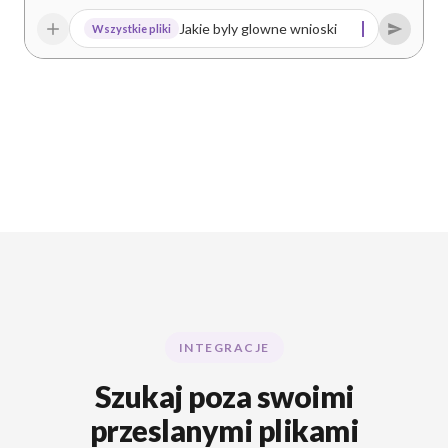
INTEGRACJE
Szukaj poza swoimi
przeslanymi plikami
Polacz zewnetrzne zrodla i przeszukuj je w czasie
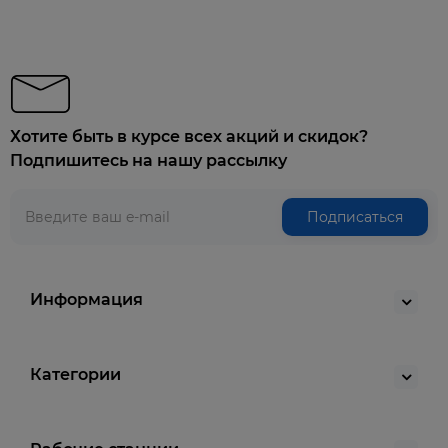
Хотите быть в курсе всех акций и скидок?
Подпишитесь на нашу рассылку
Подписаться
Информация
Категории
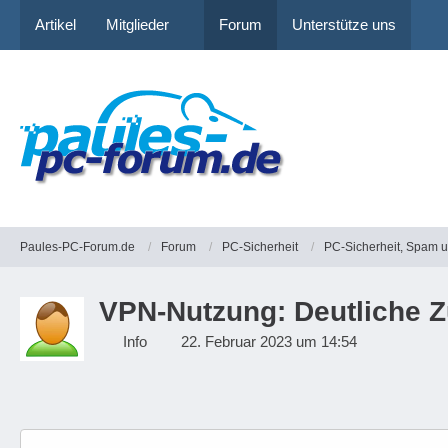
Artikel
Mitglieder
Forum
Unterstütze uns
Paules-PC-Forum.de
Forum
PC-Sicherheit
PC-Sicherheit, Spam 
VPN-Nutzung: Deutliche 
Info
22. Februar 2023 um 14:54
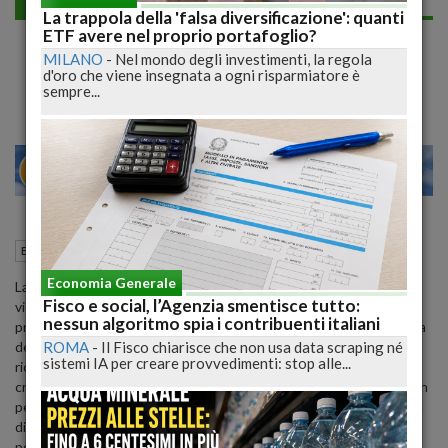
Economia generale
La trappola della 'falsa diversificazione': quanti
Compass Quinto: qual è l'iter per richiedere
ETF avere nel proprio portafoglio?
MILANO
-
Nel mondo degli investimenti, la regola
il prestito con cessione del quinto?
d'oro che viene insegnata a ogni risparmiatore è
sempre...
20
26
MILANO
22 Novembre 2020
11:27
Economia generale
Milano (MI)
Economia Generale
La Cessione del Quinto è una particolare tipologia di prestito che
Fisco e social, l’Agenzia smentisce tutto:
viene concessa esclusivamente a lavoratori dipendenti statali e
nessun algoritmo spia i contribuenti italiani
privati oppure a pensionati. Questo vincolo è diretta conseguenza
ROMA
-
Il Fisco chiarisce che non usa data scraping né
del meccanismo che regola la cessione del quinto. In particolare il
sistemi IA per creare provvedimenti: stop alle...
richiedente può rivolgersi ad una società operante nel settore
creditizio per ottenere questa tipologia di prestito che prevede un
periodo di ammortamento nel quale ogni singola rata potrà essere
di importo massimo pari al 20% dello stipendio oppure della
pensione percepita. In funzione di ciò è necessario che il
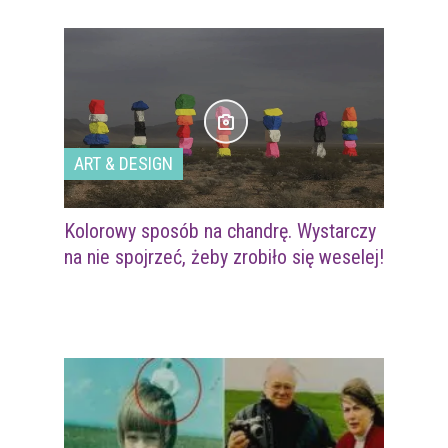
ART & DESIGN
Kolorowy sposób na chandrę. Wystarczy
na nie spojrzeć, żeby zrobiło się weselej!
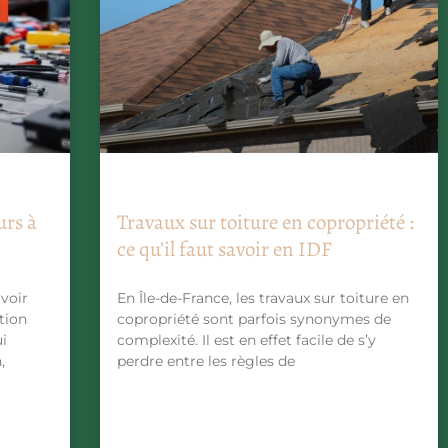
urs à
Travaux sur toiture en copropriété :
ce qu’il faut savoir en IDF
avoir
En Île-de-France, les travaux sur toiture en
tion
copropriété sont parfois synonymes de
ui
complexité. Il est en effet facile de s’y
,
perdre entre les règles de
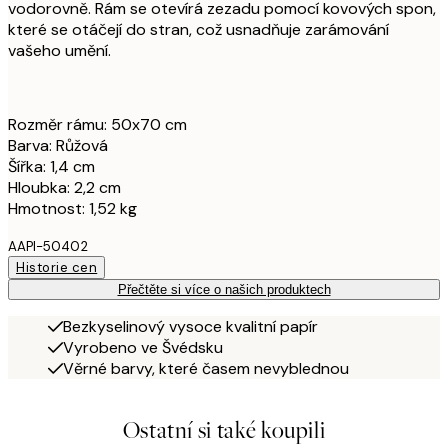
vodorovně. Rám se otevírá zezadu pomocí kovových spon,
které se otáčejí do stran, což usnadňuje zarámování
vašeho umění.
Rozměr rámu: 50x70 cm
Barva: Růžová
Šířka: 1,4 cm
Hloubka: 2,2 cm
Hmotnost: 1,52 kg
AAPI-50402
Historie cen
Přečtěte si více o našich produktech
Bezkyselinový vysoce kvalitní papír
Vyrobeno ve Švédsku
Věrné barvy, které časem nevyblednou
Ostatní si také koupili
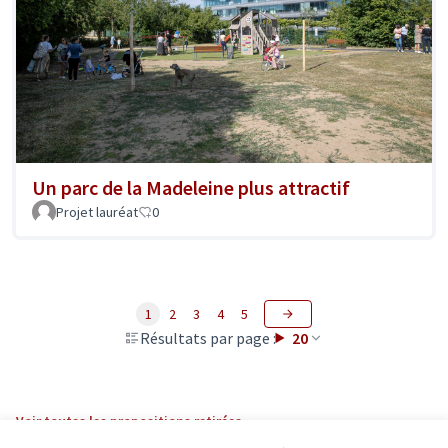
Un parc de la Madeleine plus attractif
Projet lauréat
0
1
2
3
4
5
Résultats par page :
20
Voir toutes les propositions retirées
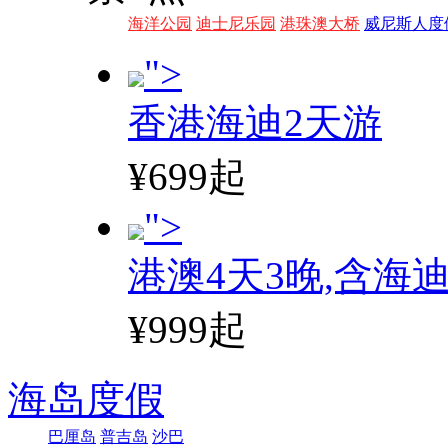
海洋公园
迪士尼乐园
港珠澳大桥
威尼斯人度
">
香港海迪2天游
¥699起
">
港澳4天3晚,含海
¥999起
海岛度假
巴厘岛
普吉岛
沙巴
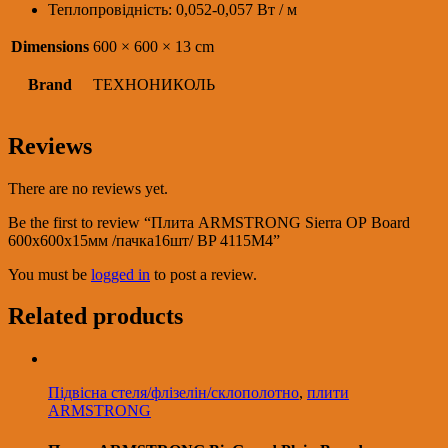
Теплопровідність: 0,052-0,057 Вт / м
Dimensions
600 × 600 × 13 cm
Brand
ТЕХНОНИКОЛЬ
Reviews
There are no reviews yet.
Be the first to review “Плита ARMSTRONG Sierra ОР Board
600х600х15мм /пачка16шт/ BP 4115M4”
You must be
logged in
to post a review.
Related products
Підвісна стеля/флізелін/склополотно
,
плити
ARMSTRONG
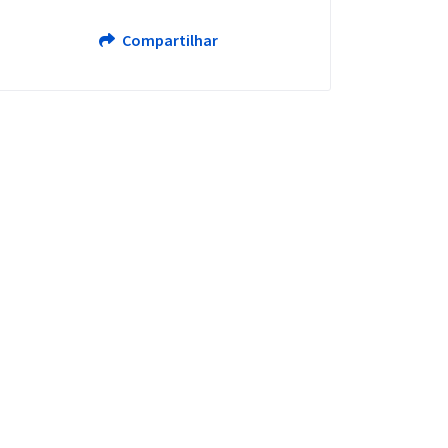
Compartilhar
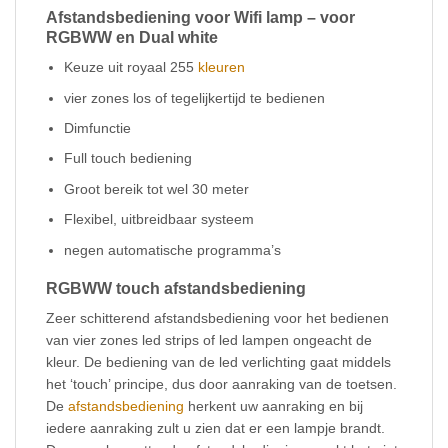
Afstandsbediening voor Wifi lamp – voor
RGBWW en Dual white
Keuze uit royaal 255
kleuren
vier zones los of tegelijkertijd te bedienen
Dimfunctie
Full touch bediening
Groot bereik tot wel 30 meter
Flexibel, uitbreidbaar systeem
negen automatische programma’s
RGBWW touch afstandsbediening
Zeer schitterend afstandsbediening voor het bedienen
van vier zones led strips of led lampen ongeacht de
kleur. De bediening van de led verlichting gaat middels
het ‘touch’ principe, dus door aanraking van de toetsen.
De
afstandsbediening
herkent uw aanraking en bij
iedere aanraking zult u zien dat er een lampje brandt.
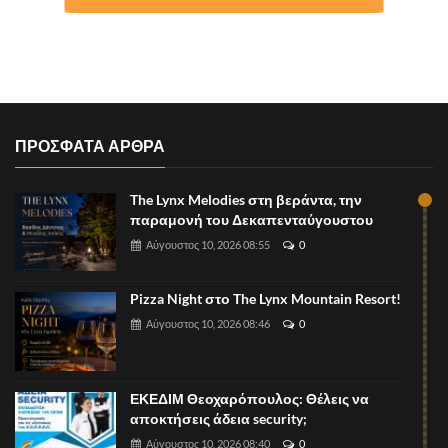
ΠΡΟΣΦΑΤΑ ΑΡΘΡΑ
The Lynx Melodies στη βεράντα, την
παραμονή του Δεκαπενταύγουστου
Αύγουστος 10, 2026 08:55
0
Pizza Night στο The Lynx Mountain Resort!
Αύγουστος 10, 2026 08:46
0
ΕΚΕΔΙΜ Θεοχαρόπουλος: Θέλεις να
αποκτήσεις άδεια security;
Αύγουστος 10, 2026 08:40
0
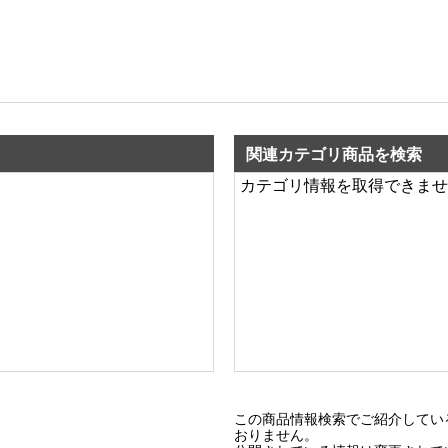
関連カテゴリ商品を検索
カテゴリ情報を取得できませ
この商品情報検索でご紹介してい
おりません。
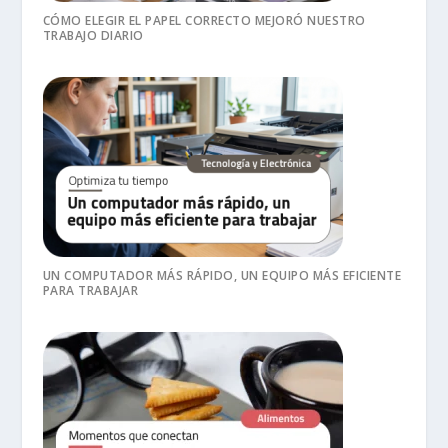
CÓMO ELEGIR EL PAPEL CORRECTO MEJORÓ NUESTRO
TRABAJO DIARIO
UN COMPUTADOR MÁS RÁPIDO, UN EQUIPO MÁS EFICIENTE
PARA TRABAJAR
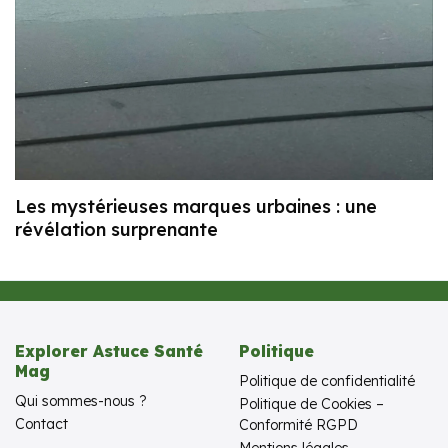
Les mystérieuses marques urbaines : une
révélation surprenante
Explorer Astuce Santé
Politique
Mag
Politique de confidentialité
Qui sommes-nous ?
Politique de Cookies –
Contact
Conformité RGPD
Mentions légales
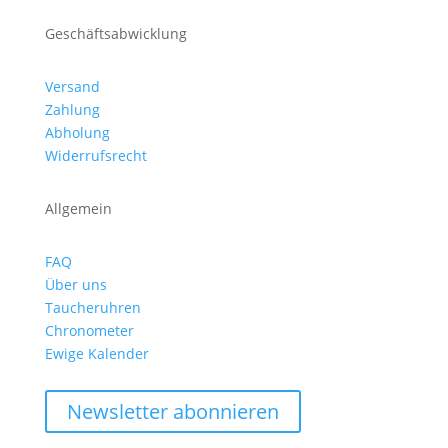
Geschäftsabwicklung
Versand
Zahlung
Abholung
Widerrufsrecht
Allgemein
FAQ
Über uns
Taucheruhren
Chronometer
Ewige Kalender
Newsletter abonnieren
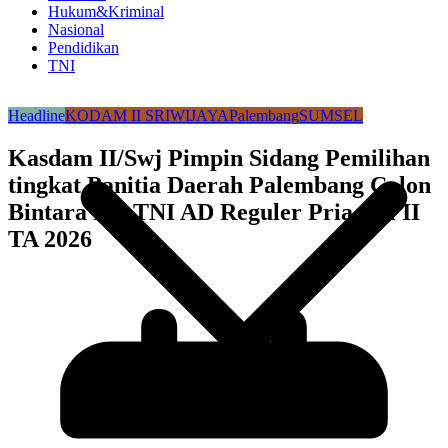
Hukum&Kriminal
Nasional
Pendidikan
TNI
Headline
KODAM II SRIWIJAYA
Palembang
SUMSEL
Kasdam II/Swj Pimpin Sidang Pemilihan
tingkat Panitia Daerah Palembang Calon
Bintara PK TNI AD Reguler Pria Gel II
TA 2026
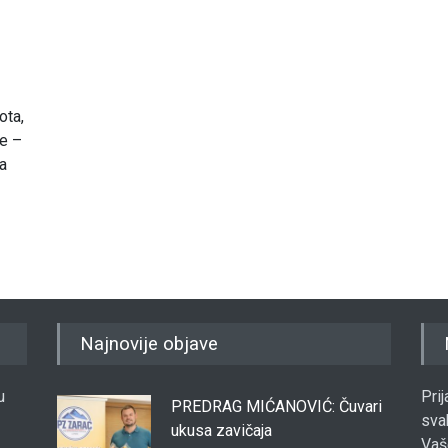
ota,
de –
ma
Najnovije objave
u
Pri
PREDRAG MIĆANOVIĆ: Čuvari
sva
ukusa zavičaja
Vaš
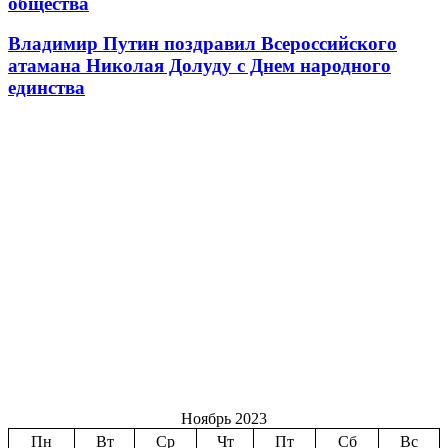
общества
Владимир Путин поздравил Всероссийского
атамана Николая Долуду с Днем народного
единства
Ноябрь 2023
Пн
Вт
Ср
Чт
Пт
Сб
Вс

---*---

[PROBLEM DETAILS]: Render the rows as a Markdown table with the columns Line and Text. Start at the beginning of the rows and end at the line containing "22. Februar 2023 um 14:54", number each line, skip blank lines, and leave the pictures out.

[EXERCISE RESPONSE]:
| Line | Text |
|---|---|
| 1 | INTEGRACJE |
| 2 | Szukaj poza swoimi |
| 3 | przeslanymi plikami |
| 4 | Polacz zewnetrzne zrodla i przeszukuj je w czasie |
| 5 | Хотите быть в курсе всех акций и скидок? |
| 6 | Подпишитесь на нашу рассылку |
| 7 | Подписаться |
| 8 | Информация |
| 9 | Категории |
| 10 | Artikel |
| 11 | Mitglieder |
| 12 | Forum |
| 13 | Unterstütze uns |
| 14 | Paules-PC-Forum.de |
| 15 | Forum |
| 16 | PC-Sicherheit |
| 17 | PC-Sicherheit, Spam  |
| 18 | VPN-Nutzung: Deutliche  |
| 19 | Info |
| 20 | 22. Februar 2023 um 14:54 |